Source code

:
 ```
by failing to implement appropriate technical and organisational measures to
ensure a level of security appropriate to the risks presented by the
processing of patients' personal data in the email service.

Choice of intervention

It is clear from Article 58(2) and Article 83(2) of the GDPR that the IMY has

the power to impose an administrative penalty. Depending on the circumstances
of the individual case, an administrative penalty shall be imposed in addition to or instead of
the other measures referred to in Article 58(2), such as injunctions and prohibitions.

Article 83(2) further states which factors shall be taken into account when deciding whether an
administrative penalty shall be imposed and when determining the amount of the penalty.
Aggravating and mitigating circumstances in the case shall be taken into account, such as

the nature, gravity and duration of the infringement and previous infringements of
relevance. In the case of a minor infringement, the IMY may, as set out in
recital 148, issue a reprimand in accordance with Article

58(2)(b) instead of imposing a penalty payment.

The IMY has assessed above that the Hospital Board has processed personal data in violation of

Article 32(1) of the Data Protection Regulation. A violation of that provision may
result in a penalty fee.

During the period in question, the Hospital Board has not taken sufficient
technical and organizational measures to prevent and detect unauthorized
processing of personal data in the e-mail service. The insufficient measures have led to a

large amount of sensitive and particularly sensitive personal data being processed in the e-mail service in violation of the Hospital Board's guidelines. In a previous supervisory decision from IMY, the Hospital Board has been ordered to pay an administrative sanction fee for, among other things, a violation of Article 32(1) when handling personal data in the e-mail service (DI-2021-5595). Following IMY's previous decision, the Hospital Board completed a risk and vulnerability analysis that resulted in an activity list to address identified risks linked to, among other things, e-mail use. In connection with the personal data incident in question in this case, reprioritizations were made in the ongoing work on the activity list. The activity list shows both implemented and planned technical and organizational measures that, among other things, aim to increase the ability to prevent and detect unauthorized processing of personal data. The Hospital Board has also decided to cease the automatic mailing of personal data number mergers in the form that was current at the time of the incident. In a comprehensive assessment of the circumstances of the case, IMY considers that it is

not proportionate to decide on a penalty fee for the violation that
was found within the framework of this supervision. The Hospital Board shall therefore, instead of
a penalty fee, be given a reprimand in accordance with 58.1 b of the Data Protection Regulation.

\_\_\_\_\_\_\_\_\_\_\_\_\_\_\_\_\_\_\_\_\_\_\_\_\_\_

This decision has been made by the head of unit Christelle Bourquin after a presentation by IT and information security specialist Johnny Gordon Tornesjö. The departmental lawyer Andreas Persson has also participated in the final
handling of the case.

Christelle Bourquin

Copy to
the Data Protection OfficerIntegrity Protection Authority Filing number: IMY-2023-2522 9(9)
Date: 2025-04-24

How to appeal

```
★ ★ ★ ★ ★ ★ ★
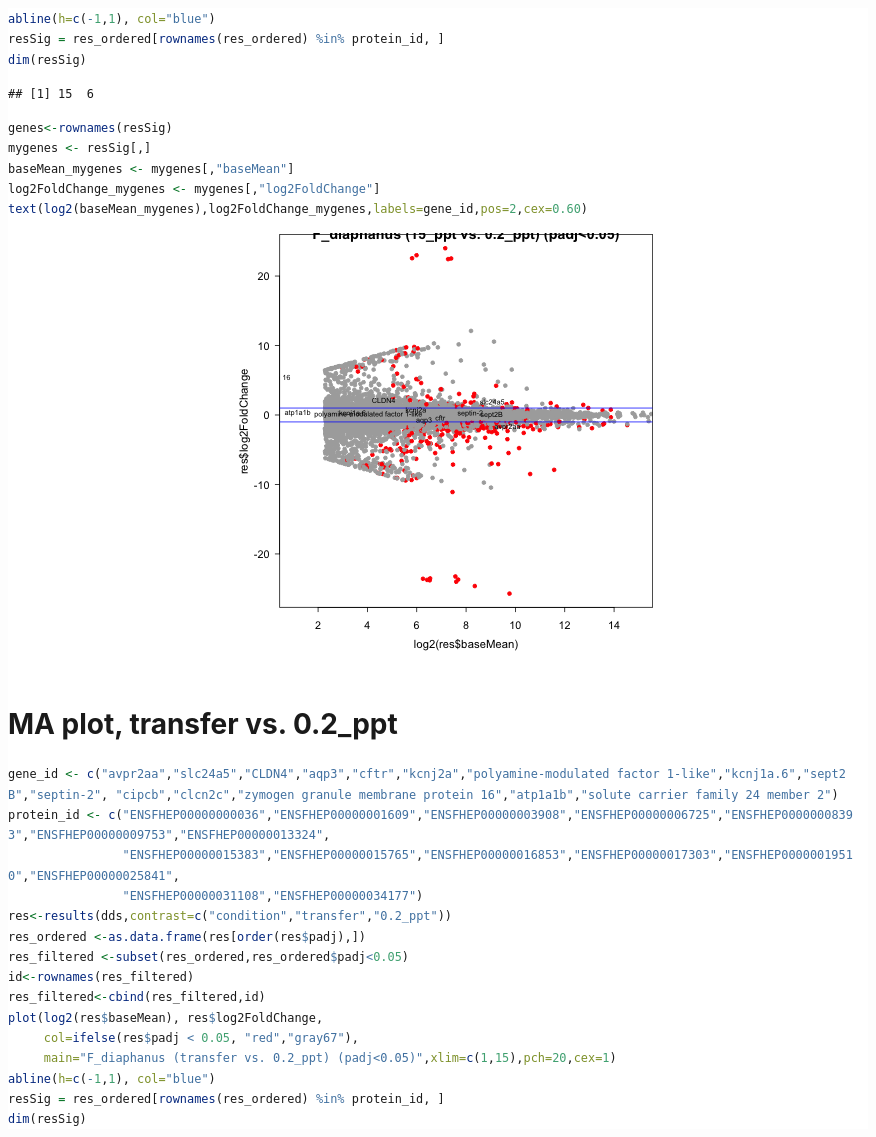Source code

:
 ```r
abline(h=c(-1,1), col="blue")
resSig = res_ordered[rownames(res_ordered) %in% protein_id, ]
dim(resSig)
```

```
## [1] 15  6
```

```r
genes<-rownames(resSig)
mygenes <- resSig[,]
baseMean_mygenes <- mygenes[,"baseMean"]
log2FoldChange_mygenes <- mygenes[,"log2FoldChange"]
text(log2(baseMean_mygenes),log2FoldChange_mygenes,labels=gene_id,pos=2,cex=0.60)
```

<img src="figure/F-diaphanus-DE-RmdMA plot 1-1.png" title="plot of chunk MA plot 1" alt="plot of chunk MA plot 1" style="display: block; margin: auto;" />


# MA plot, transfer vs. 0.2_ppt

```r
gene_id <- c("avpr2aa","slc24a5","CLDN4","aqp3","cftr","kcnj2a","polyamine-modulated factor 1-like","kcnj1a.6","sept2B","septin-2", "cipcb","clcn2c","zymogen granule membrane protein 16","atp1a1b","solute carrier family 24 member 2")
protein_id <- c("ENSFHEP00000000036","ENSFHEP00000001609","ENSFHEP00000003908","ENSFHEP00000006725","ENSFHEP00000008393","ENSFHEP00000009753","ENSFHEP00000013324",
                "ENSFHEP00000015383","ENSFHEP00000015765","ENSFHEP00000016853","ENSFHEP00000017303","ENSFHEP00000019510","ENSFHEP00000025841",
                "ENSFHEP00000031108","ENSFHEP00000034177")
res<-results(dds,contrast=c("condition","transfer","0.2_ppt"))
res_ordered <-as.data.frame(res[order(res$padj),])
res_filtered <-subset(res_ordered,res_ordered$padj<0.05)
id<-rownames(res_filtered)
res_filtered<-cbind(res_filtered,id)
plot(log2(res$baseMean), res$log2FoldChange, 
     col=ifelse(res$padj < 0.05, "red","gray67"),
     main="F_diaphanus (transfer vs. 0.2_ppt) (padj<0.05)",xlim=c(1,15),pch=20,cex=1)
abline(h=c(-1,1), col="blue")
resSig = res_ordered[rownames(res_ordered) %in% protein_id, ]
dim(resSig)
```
★ ★ ★ ★ ★ ★ ★
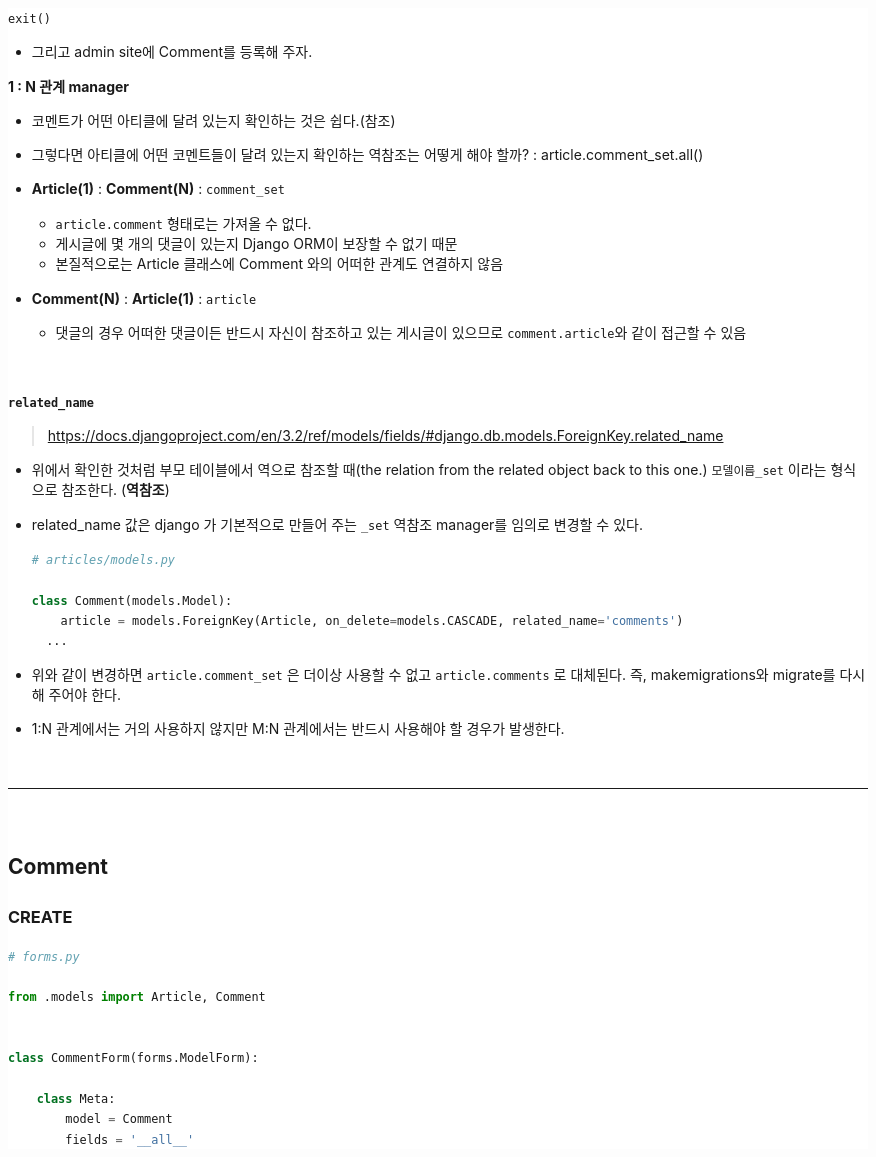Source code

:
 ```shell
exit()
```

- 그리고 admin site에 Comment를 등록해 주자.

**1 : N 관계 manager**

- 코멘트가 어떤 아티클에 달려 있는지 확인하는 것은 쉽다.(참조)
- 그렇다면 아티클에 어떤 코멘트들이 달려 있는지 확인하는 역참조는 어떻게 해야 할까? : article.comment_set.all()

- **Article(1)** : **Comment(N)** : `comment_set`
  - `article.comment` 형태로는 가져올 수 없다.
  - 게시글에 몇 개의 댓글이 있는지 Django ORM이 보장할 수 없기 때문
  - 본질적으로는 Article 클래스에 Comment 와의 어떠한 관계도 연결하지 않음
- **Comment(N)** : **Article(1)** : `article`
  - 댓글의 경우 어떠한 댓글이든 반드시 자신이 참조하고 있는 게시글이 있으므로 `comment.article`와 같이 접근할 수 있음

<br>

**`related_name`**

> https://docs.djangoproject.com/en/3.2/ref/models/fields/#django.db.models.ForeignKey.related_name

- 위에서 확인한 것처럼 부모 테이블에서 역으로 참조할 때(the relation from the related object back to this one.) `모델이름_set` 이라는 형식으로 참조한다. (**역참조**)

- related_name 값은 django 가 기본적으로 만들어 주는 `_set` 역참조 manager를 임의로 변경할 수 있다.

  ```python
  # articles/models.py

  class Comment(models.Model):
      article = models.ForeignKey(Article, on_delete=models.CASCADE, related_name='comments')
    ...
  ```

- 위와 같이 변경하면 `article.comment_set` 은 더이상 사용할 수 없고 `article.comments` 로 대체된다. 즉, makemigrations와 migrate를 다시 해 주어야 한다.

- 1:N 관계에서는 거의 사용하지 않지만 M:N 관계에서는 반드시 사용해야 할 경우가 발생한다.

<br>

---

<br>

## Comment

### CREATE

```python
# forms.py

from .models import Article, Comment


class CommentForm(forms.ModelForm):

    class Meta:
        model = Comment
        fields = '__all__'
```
★ ★ ★ ★ ★ ★ ★
# Instructions for the task
Copy each line in the entries above where "appropriate" turns up.

# Result below
by failing to implement appropriate technical and organisational measures to
ensure a level of security appropriate to the risks presented by the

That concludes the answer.